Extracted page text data
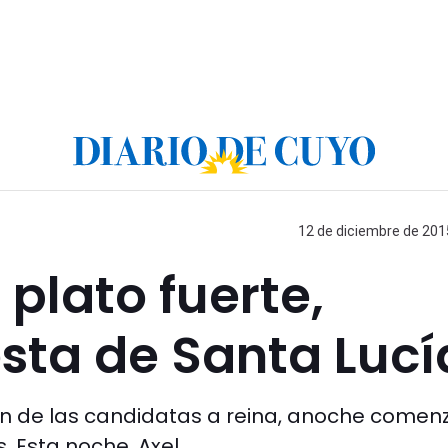
12 de diciembre de 2015
 plato fuerte,
sta de Santa Lucí
n de las candidatas a reina, anoche comenz
. Esta noche, Axel.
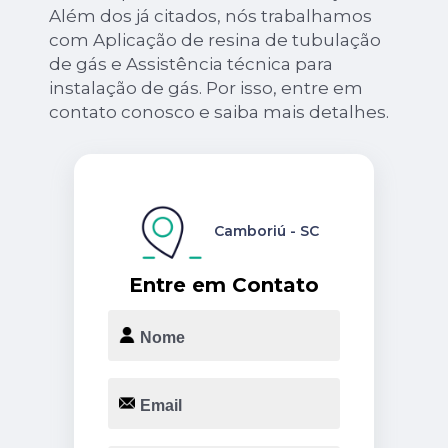
Além dos já citados, nós trabalhamos
com Aplicação de resina de tubulação
de gás e Assistência técnica para
instalação de gás. Por isso, entre em
contato conosco e saiba mais detalhes.
Camboriú - SC
Entre em Contato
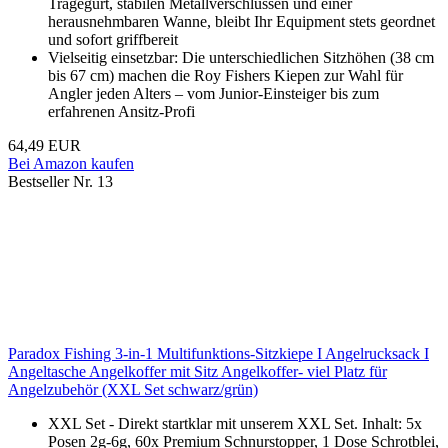
Tragegurt, stabilen Metallverschlüssen und einer
herausnehmbaren Wanne, bleibt Ihr Equipment stets geordnet
und sofort griffbereit
Vielseitig einsetzbar: Die unterschiedlichen Sitzhöhen (38 cm
bis 67 cm) machen die Roy Fishers Kiepen zur Wahl für
Angler jeden Alters – vom Junior-Einsteiger bis zum
erfahrenen Ansitz-Profi
64,49 EUR
Bei Amazon kaufen
Bestseller Nr. 13
Paradox Fishing 3-in-1 Multifunktions-Sitzkiepe I Angelrucksack I
Angeltasche Angelkoffer mit Sitz Angelkoffer- viel Platz für
Angelzubehör (XXL Set schwarz/grün)
XXL Set - Direkt startklar mit unserem XXL Set. Inhalt: 5x
Posen 2g-6g, 60x Premium Schnurstopper, 1 Dose Schrotblei,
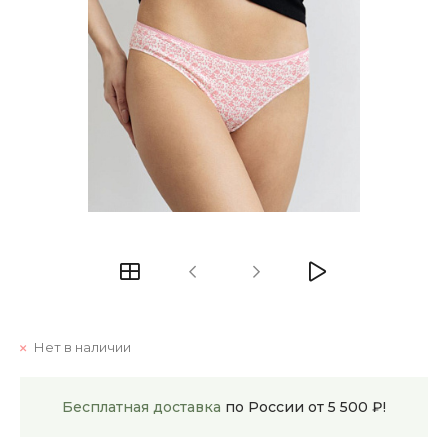
Нет в наличии
Бесплатная доставка
по России от 5 500 ₽!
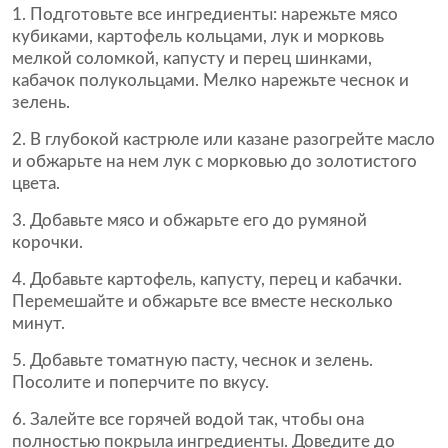
Подготовьте все ингредиенты: нарежьте мясо
кубиками, картофель кольцами, лук и морковь
мелкой соломкой, капусту и перец шинками,
кабачок полукольцами. Мелко нарежьте чеснок и
зелень.
В глубокой кастрюле или казане разогрейте масло
и обжарьте на нем лук с морковью до золотистого
цвета.
Добавьте мясо и обжарьте его до румяной
корочки.
Добавьте картофель, капусту, перец и кабачки.
Перемешайте и обжарьте все вместе несколько
минут.
Добавьте томатную пасту, чеснок и зелень.
Посолите и поперчите по вкусу.
Залейте все горячей водой так, чтобы она
полностью покрыла ингредиенты. Доведите до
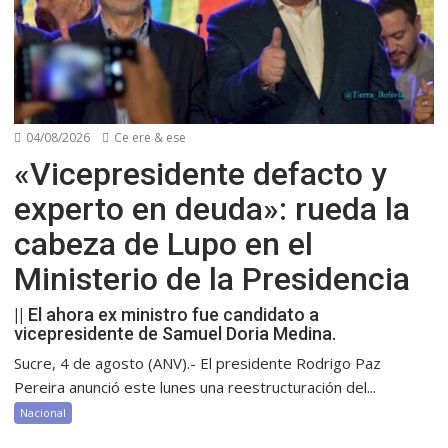
04/08/2026
Ce ere & ese
«Vicepresidente defacto y
experto en deuda»: rueda la
cabeza de Lupo en el
Ministerio de la Presidencia
|| El ahora ex ministro fue candidato a
vicepresidente de Samuel Doria Medina.
Sucre, 4 de agosto (ANV).- El presidente Rodrigo Paz
Pereira anunció este lunes una reestructuración del...
Nacional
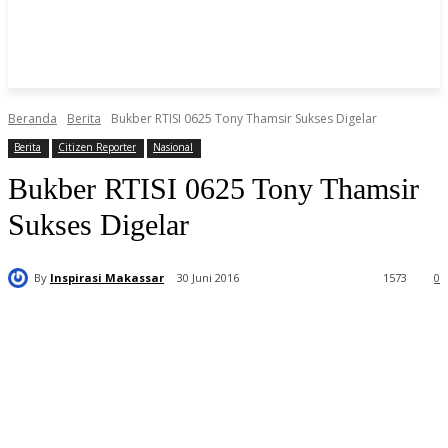
Beranda
Berita
Bukber RTISI 0625 Tony Thamsir Sukses Digelar
Berita
Citizen Reporter
Nasional
Bukber RTISI 0625 Tony Thamsir
Sukses Digelar
By
Inspirasi Makassar
30 Juni 2016
1573
0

*ACTION ITEM*.
Start with the first line of the records above and end with the line containing "XXL Set - Direkt". Output those lines exactly, pictures excluded.

*RESPONSE AREA*.
12 de diciembre de 2015
 plato fuerte,
sta de Santa Lucí
n de las candidatas a reina, anoche comenz
. Esta noche, Axel.
Além dos já citados, nós trabalhamos
com Aplicação de resina de tubulação
de gás e Assistência técnica para
instalação de gás. Por isso, entre em
contato conosco e saiba mais detalhes.
Camboriú - SC
Entre em Contato
Tragegurt, stabilen Metallverschlüssen und einer
herausnehmbaren Wanne, bleibt Ihr Equipment stets geordnet
und sofort griffbereit
Vielseitig einsetzbar: Die unterschiedlichen Sitzhöhen (38 cm
bis 67 cm) machen die Roy Fishers Kiepen zur Wahl für
Angler jeden Alters – vom Junior-Einsteiger bis zum
erfahrenen Ansitz-Profi
64,49 EUR
Bei Amazon kaufen
Bestseller Nr. 13
Paradox Fishing 3-in-1 Multifunktions-Sitzkiepe I Angelrucksack I
Angeltasche Angelkoffer mit Sitz Angelkoffer- viel Platz für
Angelzubehör (XXL Set schwarz/grün)
XXL Set - Direkt startklar mit unserem XXL Set. Inhalt: 5x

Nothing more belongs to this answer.